In recent years, digital phenotyping and mobile sensing technologies have advanced, allowing the study of the digital traces that people leave through their interactions with smartphones and other devices connected to the internet-of-things. Digital phenotyping and mobile sensing provide insights into the mental health of populations by allowing the evaluation of patterns of technology use, including screen time, app usage, and GPS data (people carry their phones everywhere)1. These technological tools constitute promising ways of providing policymakers with real-time insights, with the COVID-19 pandemic offering a powerful example2. COVID-19 mitigation policies enacted during the height of the pandemic — including social distancing and severe lockdowns — were among the measures that affected the mental health and wellbeing of populations3. But in most cases these effects were known only retrospectively, limiting policymakers’ access to data that could inform cost–benefit analyses and allow nimble policymaking, enabling them to weigh the burden of mental ill health arising from the implemented policies against the costs of contracting COVID-19 (ref. 4).

How else can the study of digital footprints supplement policymaking? Mounting evidence suggests that when, for instance, a person is living with depression, they withdraw socially, and that this is mirrored objectively by changes in GPS signal activity5. This can also manifest in the more-frequent use of negative words in digital writing6, and behaviors on phone calls might provide insights into when a person is in the prodromal stage of depression, thereby predicting the onset of major depression7. Although much of the research predicting mental-health states from digital footprints is still at the feasibility stage, meaningful associations between mental health and digital data — such as from smartphone log data — have been observed in several samples8.

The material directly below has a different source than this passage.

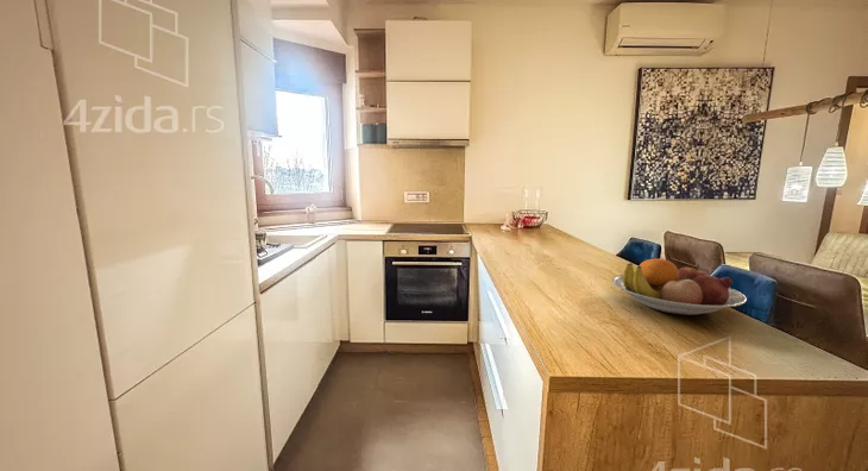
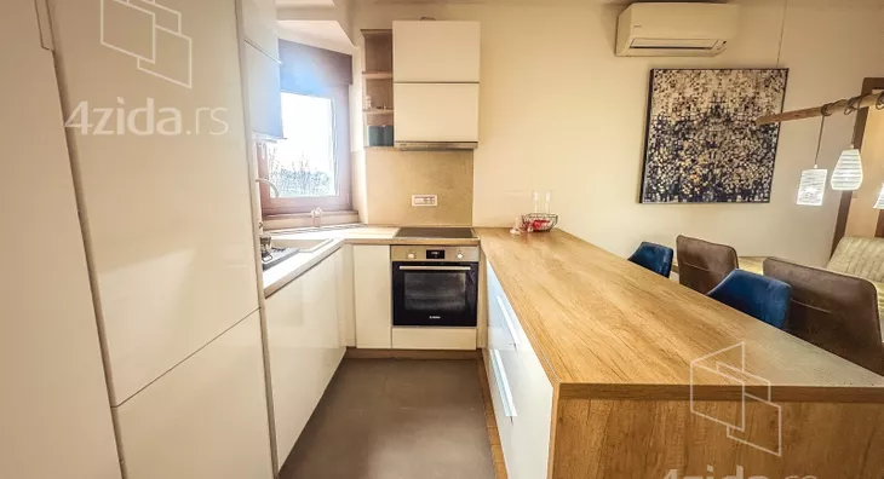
- fruit bowl [611,258,748,316]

How can digital phenotyping and mobile sensing inform policymaking to advance the global mental health (GMH) agenda? In short: digital assessment approaches could become more accurate and objective. At present, the field relies largely on self-report scales to assess mental disorders; such scales can lack cultural relevance or validity, increasing information bias in psychiatric epidemiology and limiting work among at-risk populations, including migrants. Digital approaches are durable cost- and labor-saving solutions. In low- and middle-income countries, specialist mental-health providers are rare, and although lay healthworkers have been trained to assess mental disorders, their precarious employment often limits their long-term work engagement. Digital approaches can advance prevention. Given the promise of early detection, these approaches can improve efforts to prevent the onset of common mental disorders — a crucial yet elusive goal of GMH. Digital approaches can also aid in tailored mental-health treatments. The WHO advises an optimal mix of services for mental health, which includes intervention at the community to individual levels, with increasing degrees of intensity. Moreover, the assessment of treatment effectiveness can be aided by continued digital surveillance, and booster sessions can be better timed when applied to maintain treatment gains. Finally, the use of digital phenotyping and mobile sensing can also more objectively evaluate mental-health promotion, including leveraging the built environment in shaping GMH.

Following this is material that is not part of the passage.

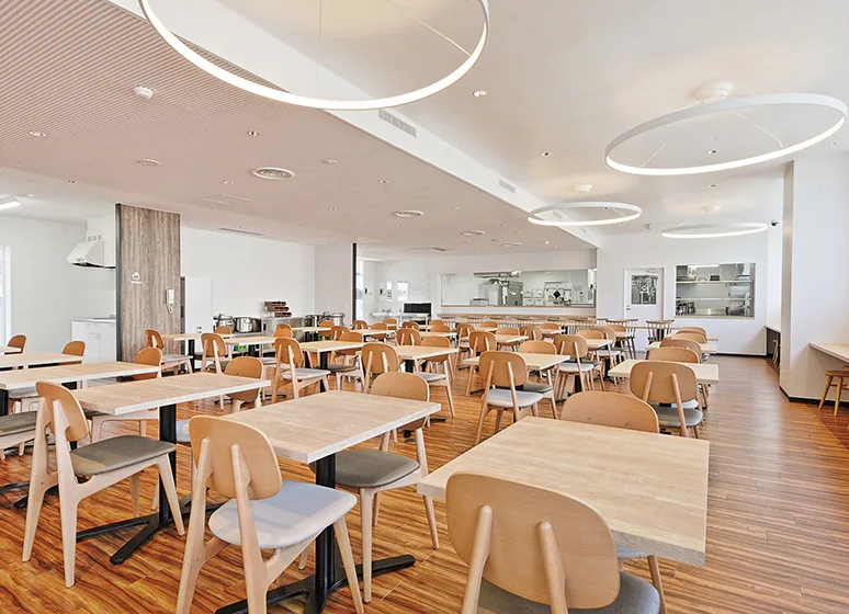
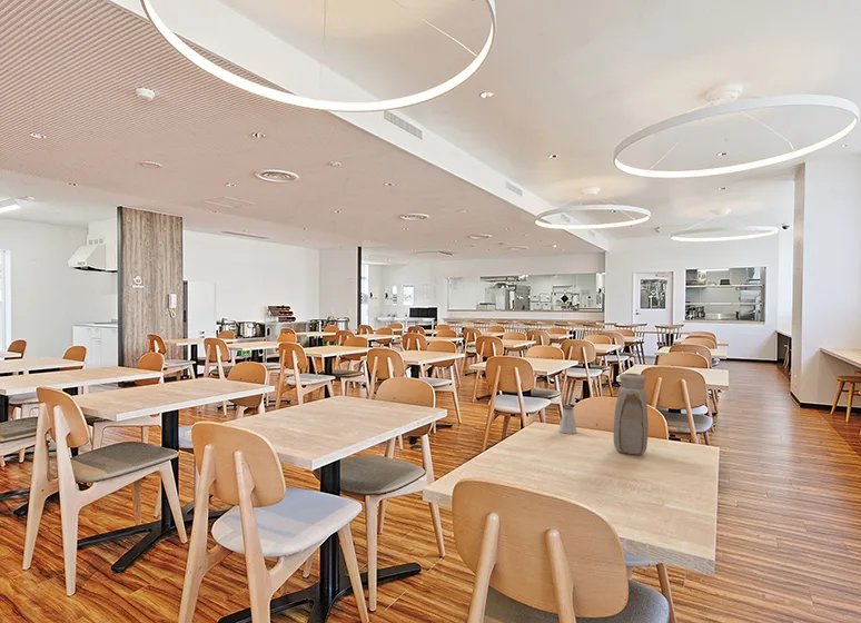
+ vase [613,372,649,455]
+ saltshaker [558,405,577,435]
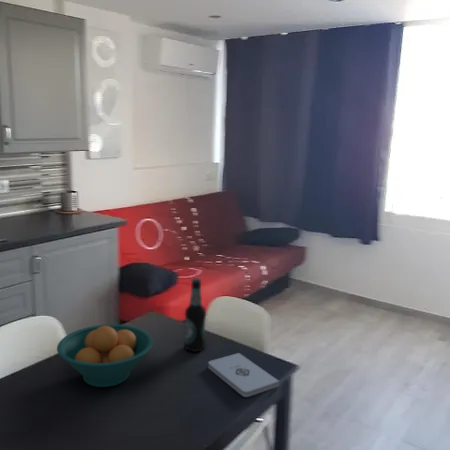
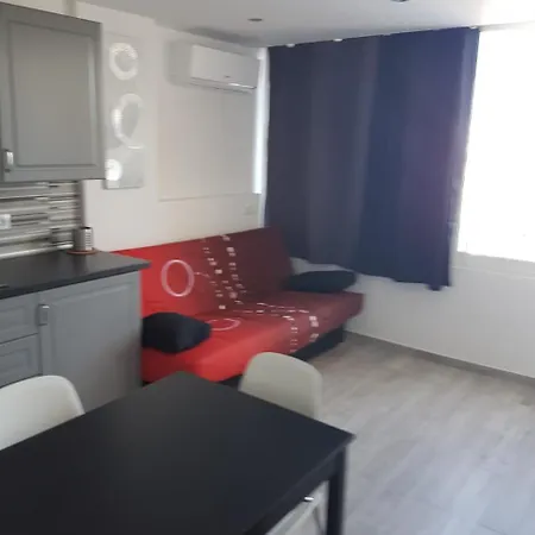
- notepad [207,352,280,398]
- bottle [183,277,207,353]
- fruit bowl [56,323,154,388]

Given the potential invasiveness of collecting such data, ethical issues should be considered and incorporated in these approaches9. For example, the privacy of beneficiaries must be protected and rely on best practices, including privacy-by-design principles. In a real-time panel one might, for instance, study only the distance traveled by a person, and not specific travel routes. Aggregated-use statistics regarding the frequency of negative or positive words and the number of people being contacted could be collected (instead of raw data), ensuring anonymity.

Aside from this, questions arise around who will have access to the data. This provides opportunities for government–academic partnerships, wherein trained scientists who can read and interpret such data would translate the information for policymakers. Furthermore, as the use of digital phenotyping expands, regulatory control will be needed to clearly define for what kind of purposes the data can be used. For example, commercial applications to enhance targeted marketing and to drive user engagement can undermine efforts to improve the mental health of populations.

Notwithstanding from these key ethical issues, which clearly need to be tackled, we believe that digital phenotyping and mobile sensing technologies can be leveraged to improve GMH. It would be useful to establish representative samples around the world, with participants agreeing to their phone behaviors and GPS signals being tracked in real time. Data from these real-time panels could be combined with insights from ecological experience sampling, for example from prompts regarding current wellbeing or daily stress levels. Such data could also be used to understand how climate change and the built environment shape GMH by tracking access to green-space10 and urbanicity variables. These real-time data could provide relevant information about the wellbeing of large populations, and can be brought together with decisions by policymakers, for example during pandemics or other crises, including disasters and humanitarian emergencies. We believe that such data are also relevant in non-crisis periods, to gain insights into GMH in different regions and at different points in time.